Praxisnetze: Das Tauziehen geht weiter.

© jake hellbach / fotolia.com

NEU-ISENBURG (ger). Das Tauziehen um Praxisnetze im GKV-Versorgungsstrukturgesetz geht weiter. Der Änderungsantrag, der eine finanzielle Förderung von Arztnetzen vorsieht, war zunächst als "Bruderhilfe" kritisiert worden. Dagegen verwahrten sich daraufhin führende Arztnetze.

Nun haben die Netzmanager mehrerer großer Netze weitere strukturelle Probleme für die Netzarbeit benannt, die mit Hilfe des Gesetzes gelöst werden könnten.

Einzelpraxen können nur schwer alles koordinieren

Die Versorgung und optimale Hilfe für Patienten seien heute häufig ein "multiprofessionelles Geschehen", das außerdem das Zusammenwirken von ganz vielen Partnern vor Ort nötig mache.

"Die einzelne Praxis ist zu einer solchen Koordinationsaufgabe kaum in der Lage", schreiben die Netzmanager Helmut Hildebrandt (Gesundes Kinzigtal und OptiMedis), Dr. Veit Wambach (QuE in Nürnberg), Mark Kuypers (solimed in Solingen) und Professor Thomas Wolf (prowocon und MainArzt) der "Ärzte Zeitung".

Ein professionell gestützter Gesundheitsverbund mit Haus- und Fachärzten sowie weiteren Partnern könne dafür sorgen, dass eine solche Koordination auch auf Dauer funktioniert. Das könne positive Wirkungen auf den Gesundheitszustand der Patienten und auf die Kostenseite haben, so die Netzmanager weiter.

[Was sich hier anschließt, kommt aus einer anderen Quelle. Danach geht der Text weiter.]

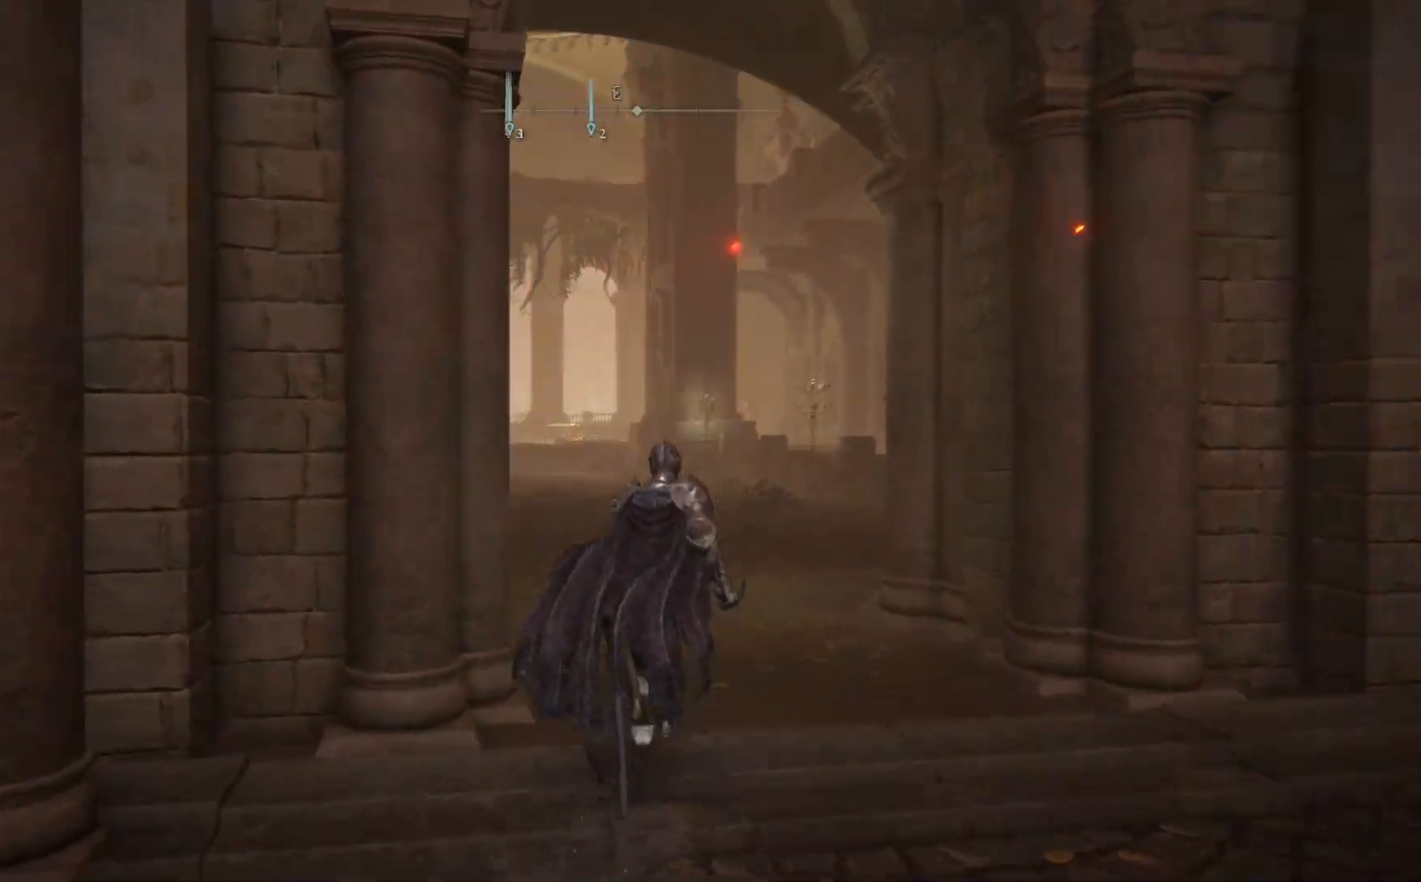
{"buttons": [], "left_stick": "up", "right_stick": "center", "events": [[267, "right_stick", "center"]]}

Neue Formen für die Netze gefordert

Das bisherige ehrenamtliche Engagement in vielen Netzen könne so eine Arbeit nicht auf Dauer halten. Daher müssten andere Formen geschaffen werden, damit eine solche Koordinationsaufgabe mit den langfristigen Vorteilen für die Versorgung geleistet werde.

Die Krankenkassen profitierten besonders von solchen Netzleistungen. Sie als Partner zu gewinnen sei aber nicht einfach, da sie zunächst investieren müssten - was sie aus Sorge, dass sie Zusatzbeiträge erheben müssen, scheuten.

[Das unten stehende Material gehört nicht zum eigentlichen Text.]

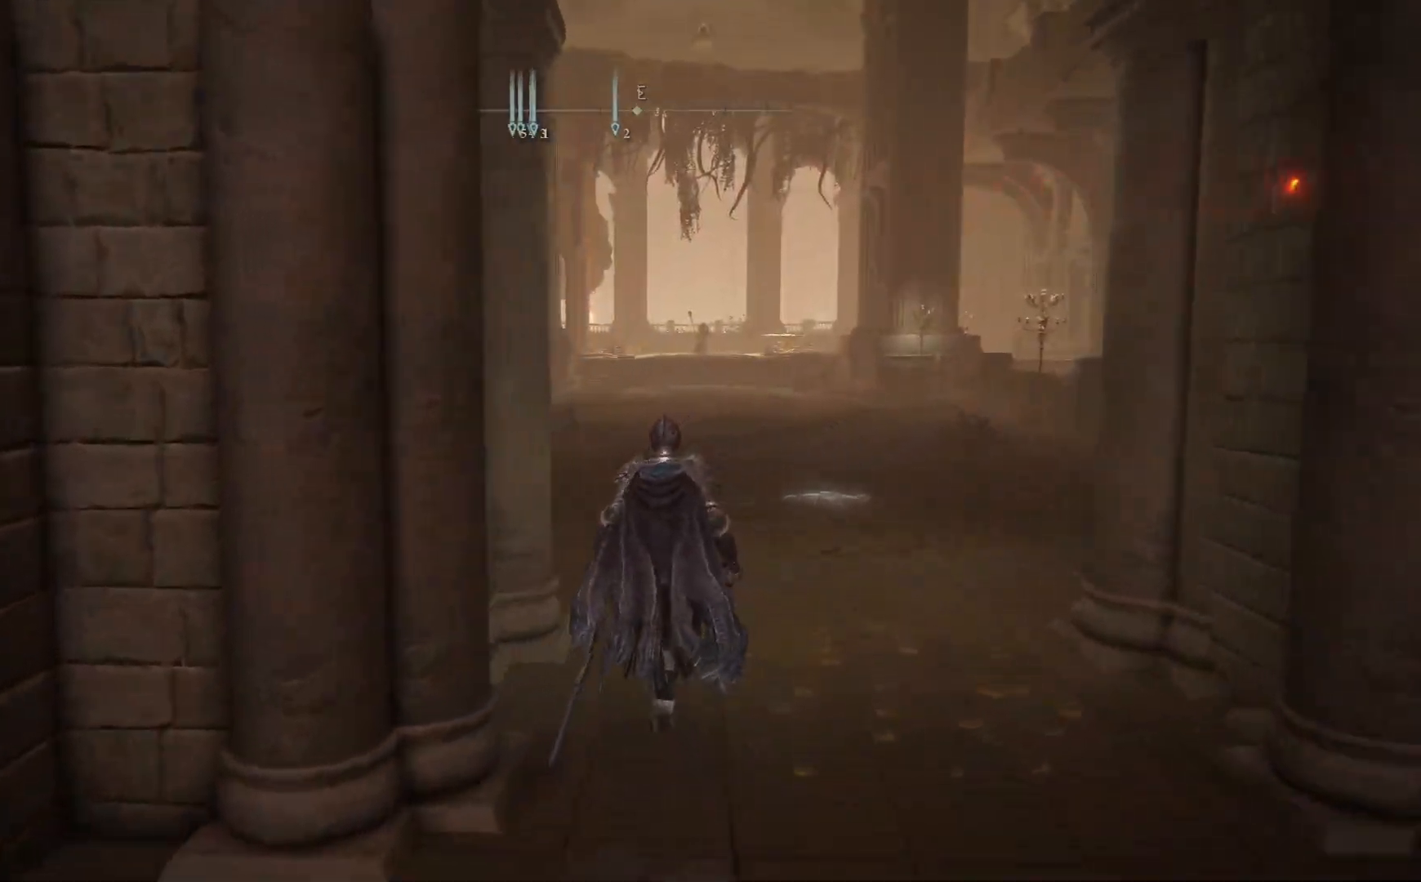
{"buttons": [], "left_stick": "up", "right_stick": "center", "events": []}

"Hilfreich wäre es deshalb, Krankenkassen es durch einen Förderung aus dem Gesundheitsfonds zu erleichtern, eine solche Investition in die Zukunft zu refinanzieren", heißt es.

Netze wollen selber als Leistungserbringer auftreten

Regionale Netze und Gesundheitsverbünde könnten zusätzlich weitere Aufgaben sinnvoll übernehmen. So könnten sie auf der regionalen Ebene Verantwortung für die Versorgungssicherheit übernehmen.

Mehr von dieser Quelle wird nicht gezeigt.